Fresh calls for NHS dental budget reform

NHS dental budgetThe NHS dental budget would be better spent elsewhere than on routine scaling and polishing of teeth.

That’s according to a new study, led by Newcastle University and the RAINDROP project.

RAINDROP (Resource Allocation In NHS Dentistry: Recognition Of Societal Preferences) has been created to find a better way of making decisions about how the NHS dental budget is spent.

‘Public money used for NHS dentistry is not being spent in the most effective way,’ Dr Chris Vernazza, from the School of Dental Sciences, said.

‘Our RAINDROP project shows much of the dental budget is spent on high street dentistry.

‘But significant amounts are also spent on specialist oral surgery and orthodontic services.

‘With very little spend on oral disease prevention.

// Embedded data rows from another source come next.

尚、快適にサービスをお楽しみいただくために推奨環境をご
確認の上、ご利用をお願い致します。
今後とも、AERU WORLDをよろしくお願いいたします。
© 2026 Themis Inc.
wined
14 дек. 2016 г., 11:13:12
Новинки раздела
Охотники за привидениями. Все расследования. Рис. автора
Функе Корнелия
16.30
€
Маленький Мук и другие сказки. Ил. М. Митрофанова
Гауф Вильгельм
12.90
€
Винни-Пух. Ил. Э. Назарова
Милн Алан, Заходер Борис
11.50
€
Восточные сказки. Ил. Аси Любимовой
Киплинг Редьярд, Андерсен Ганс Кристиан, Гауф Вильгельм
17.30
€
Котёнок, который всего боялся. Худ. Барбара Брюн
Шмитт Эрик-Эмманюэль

‘We estimate the current NHS dentistry budget includes only a tiny provision for prevention of oral disease.

‘That’s less than 5%, and this is not enough.

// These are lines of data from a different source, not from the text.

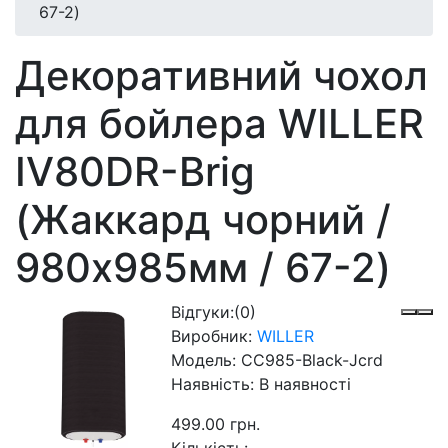
67-2)
Декоративний чохол
для бойлера WILLER
IV80DR-Brig
(Жаккард чорний /
980х985мм / 67-2)
Відгуки:
(0)
Виробник:
WILLER
Модель:
CC985-Black-Jcrd
Наявність:
В наявності
499.00 грн.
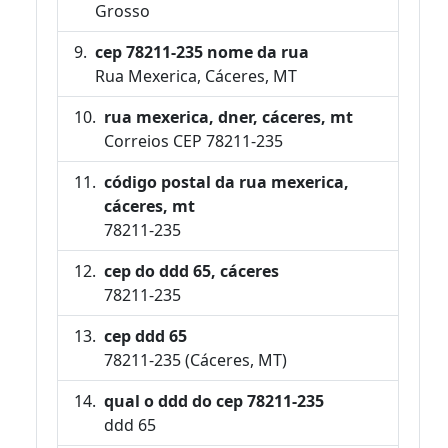
Grosso
cep 78211-235 nome da rua
Rua Mexerica, Cáceres, MT
rua mexerica, dner, cáceres, mt
Correios CEP 78211-235
código postal da rua mexerica,
cáceres, mt
78211-235
cep do ddd 65, cáceres
78211-235
cep ddd 65
78211-235 (Cáceres, MT)
qual o ddd do cep 78211-235
ddd 65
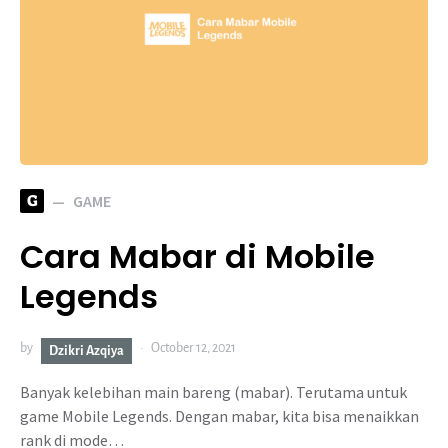
G
GAME
Cara Mabar di Mobile
Legends
by
October 12, 2021
Dzikri Azqiya
Banyak kelebihan main bareng (mabar). Terutama untuk
game Mobile Legends. Dengan mabar, kita bisa menaikkan
rank di mode…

‘We have recommended a specific set of services we would like to see new investment in.

‘And a set of services that should have funding reduced to allow this investment.’

‘Major changes’

NHS dentistry in England is focused on historical demands rather than the evolving needs of patients, the results show.

The study shows funds should be more focused on prevention of decay and gum disease.

More money should be made used to make services more accessible too.

‘Major changes, such as those we have recommended, are often difficult to implement at a national level,’ Dr Vernazza continued.

‘It may be that any changes need to be made as part of ongoing and emerging processes.

‘Such as dental contract reform, which is currently scheduled for roll out next year.

‘In addition, at regional level, opportunities may present which would allow implementation of parts of our recommendations.

‘The focus is on improvements for the whole population.

‘So individual patients may see different levels of benefit.

‘The sooner changes are made, the sooner the potential benefits can be realised.’

Reduction in orthodontics

The RAINDROP team has presented its findings to the Office of the Chief Dental Officer and others at NHS England.

Recommendations made by RAINDROP include:

  • Opening new NHS high street practices
  • Greater provision of dentistry in care homes
  • Allowing booking of NHS dental appointments from the NHS helpline
  • Having more oral health measures built into contracts for local authority services.

The trade-off would be a reduction in the amount of orthodontics the NHS provides, the team says.